J’ai construit des relations personnelles avec divers groupes qui m’ont permis d’entrer dans leur vie privée, en établissant des partenariats et des échanges. Tout d’abord, j’entre souvent en contact avec ces sous-cultures par le dessin. J’utilise le dessin comme un outil pour établir un langage commun entre nous, en acceptant des défis pour montrer la conviction de mes intentions, ce qui entraîne souvent des risques physiques et émotionnels. Je le fais avec l’intention de gagner leur confiance et de jouer avec leurs stéréotypes, par exemple : j’ai été surnommé «Le Christ d’Iztapala»
Une fois à l’intérieur de ces mondes, je dessine les personnes que je rencontre, en utilisant leur vie quotidienne et leurs expériences pour illustrer leurs désirs. A partir de ces premiers dessins, ils me demandent souvent de dessiner leurs familles et leurs fantasmes afin de s’exhiber dans leurs quartiers. Le dessin est important car il ne leur est pas familier, mais grâce à mon implication, il devient notre langage commun au fur et à mesure que nous développons la confiance. C’est un moyen pour moi de leur faire savoir que je reconnais leur présence et que je sers de preuve de leur existence, ce qui est important pour les personnes invisibles dans la société en général et qui a un impact sur la façon dont elles gèrent leur environnement.

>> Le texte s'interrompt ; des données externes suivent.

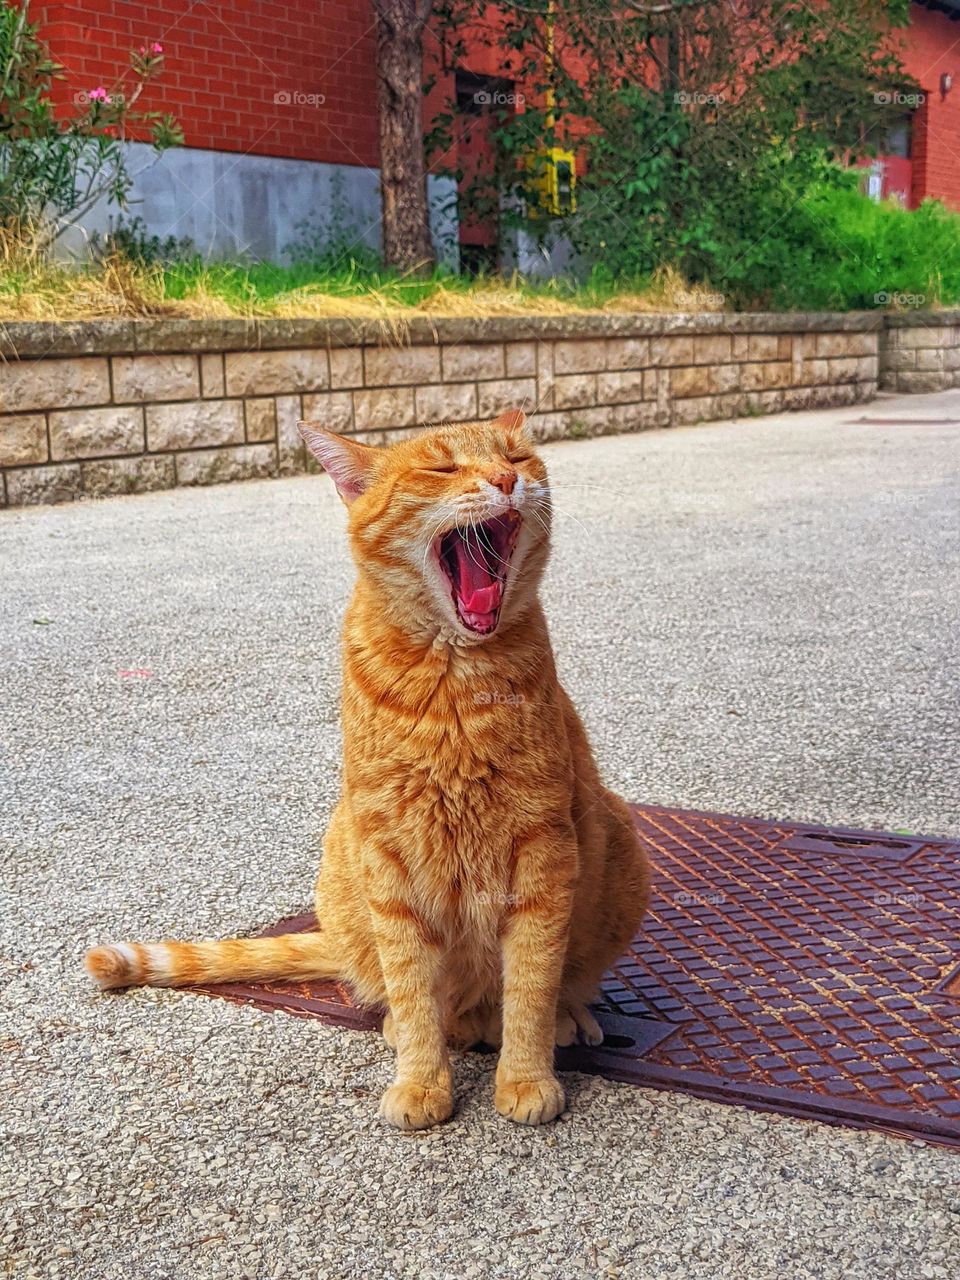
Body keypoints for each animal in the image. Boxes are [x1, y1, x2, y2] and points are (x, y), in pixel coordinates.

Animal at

Après avoir été accepté dans la communauté, je la filme. Ils prennent confiance en eux et me montrent leur monde intérieur en posant devant moi. J’ai non seulement été invité dans leurs quartiers mais aussi invité dans leur vie. Une fois, on m’a demandé de rendre visite à l’un d’eux dans un centre clandestin de désintoxication pour alcooliques. À partir de ces situations intimes, je commence à développer un travail avec ces personnes en utilisant la vidéo comme médium principal. La question du domaine public et sa relation avec les formes et stratégies du commerce informel et des entreprises à la limite de la légalité, sont fondamentales dans le développement de mon travail. La dégradation des structures sociales, la valeur de l’argent par rapport à la valeur de la subjectivité et l’ambivalence de la sexualité marquée par la violence contenue dans les mécanismes des relations de pouvoir, complètent le contenu de mon travail. Mon intention est de montrer à travers notre travail ensemble, un sens de l’humour et de la créativité, tout en exposant la misère, la violence, la dégradation et la négligence dans lesquelles ils vivent. J’insiste sur le respect de l’individualité et évite l’exotisme simpliste. Je montre l’intimité à partir d’une analyse profonde et gère un langage subjectif à partir d’un regard critique.
Mon travail découle de mes interactions avec les indigents ou les invisibles. Je suis attiré par eux par un besoin irrésistible d’entrer dans ces mondes et d’utiliser mon propre corps, ceux des autres, les paysages et les espaces extérieurs comme véhicules pour comprendre pourquoi je suis poussé à le faire. Les projets ultérieurs sont un dialogue continu entre mes envies et les situations extérieures. Je cherche différentes manières de développer ces idées à travers divers médiums tels que le dessin, la peinture, les ready-made, le cinéma et la performance.